Print the text lines of all the records below without changing a character, and omit the pictures.

Saved data entries
- - - - -
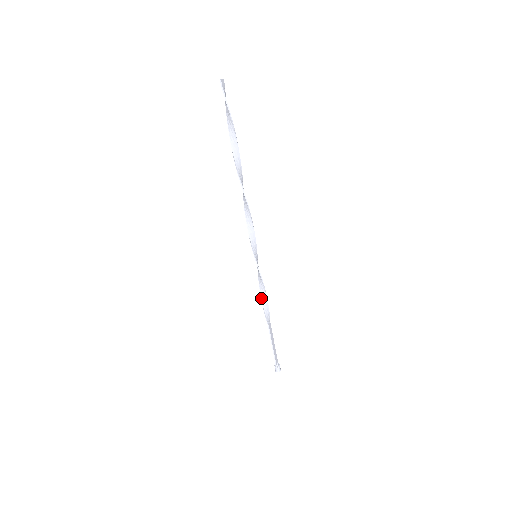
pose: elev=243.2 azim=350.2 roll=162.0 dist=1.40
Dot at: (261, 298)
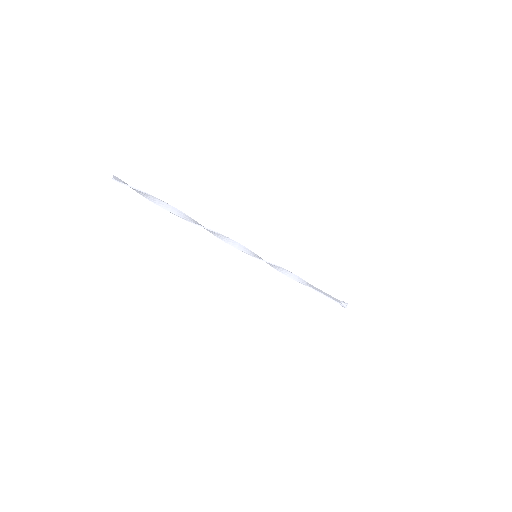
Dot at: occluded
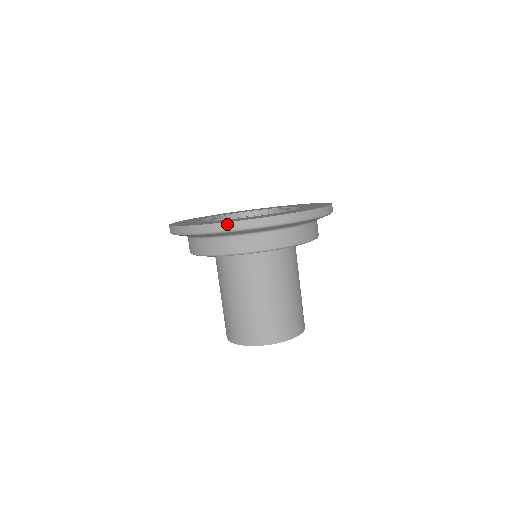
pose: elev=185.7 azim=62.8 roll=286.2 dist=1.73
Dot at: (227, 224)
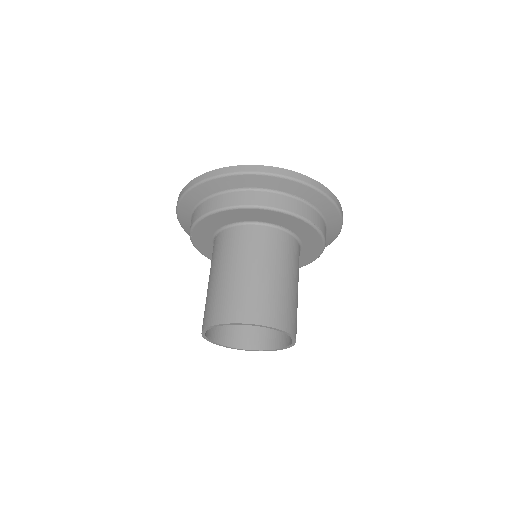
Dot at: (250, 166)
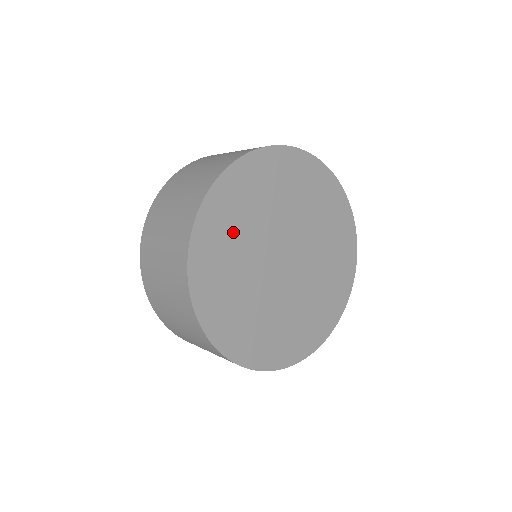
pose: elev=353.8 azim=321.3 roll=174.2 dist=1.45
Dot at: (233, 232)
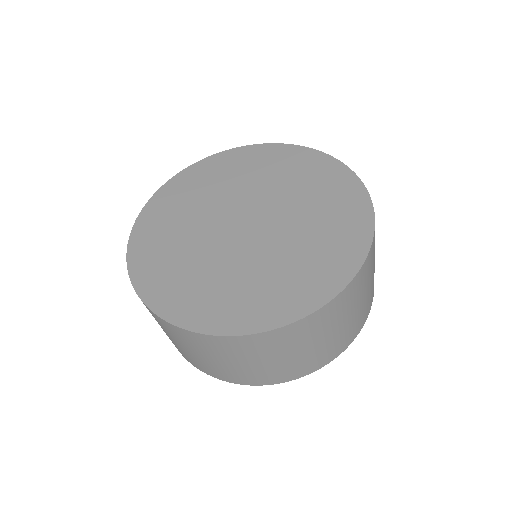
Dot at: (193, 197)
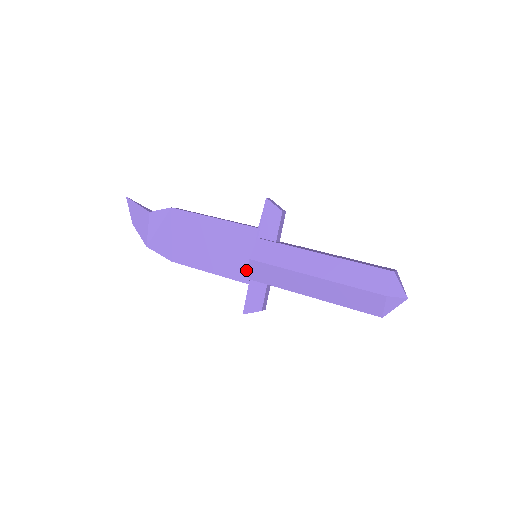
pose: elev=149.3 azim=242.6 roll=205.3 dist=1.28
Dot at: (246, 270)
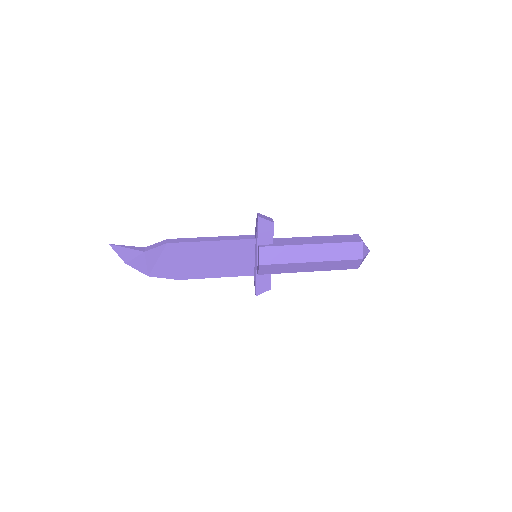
- - - - -
• **Answer to the problem**
pose: elev=243.2 azim=350.2 roll=162.0 dist=1.40
Dot at: (261, 298)
Dot at: occluded
pose: elev=185.7 azim=62.8 roll=286.2 dist=1.73
Dot at: (227, 224)
Dot at: (250, 166)
pose: elev=353.8 azim=321.3 roll=174.2 dist=1.45
Dot at: (233, 232)
Dot at: (193, 197)
pose: elev=149.3 azim=242.6 roll=205.3 dist=1.28
Dot at: (246, 270)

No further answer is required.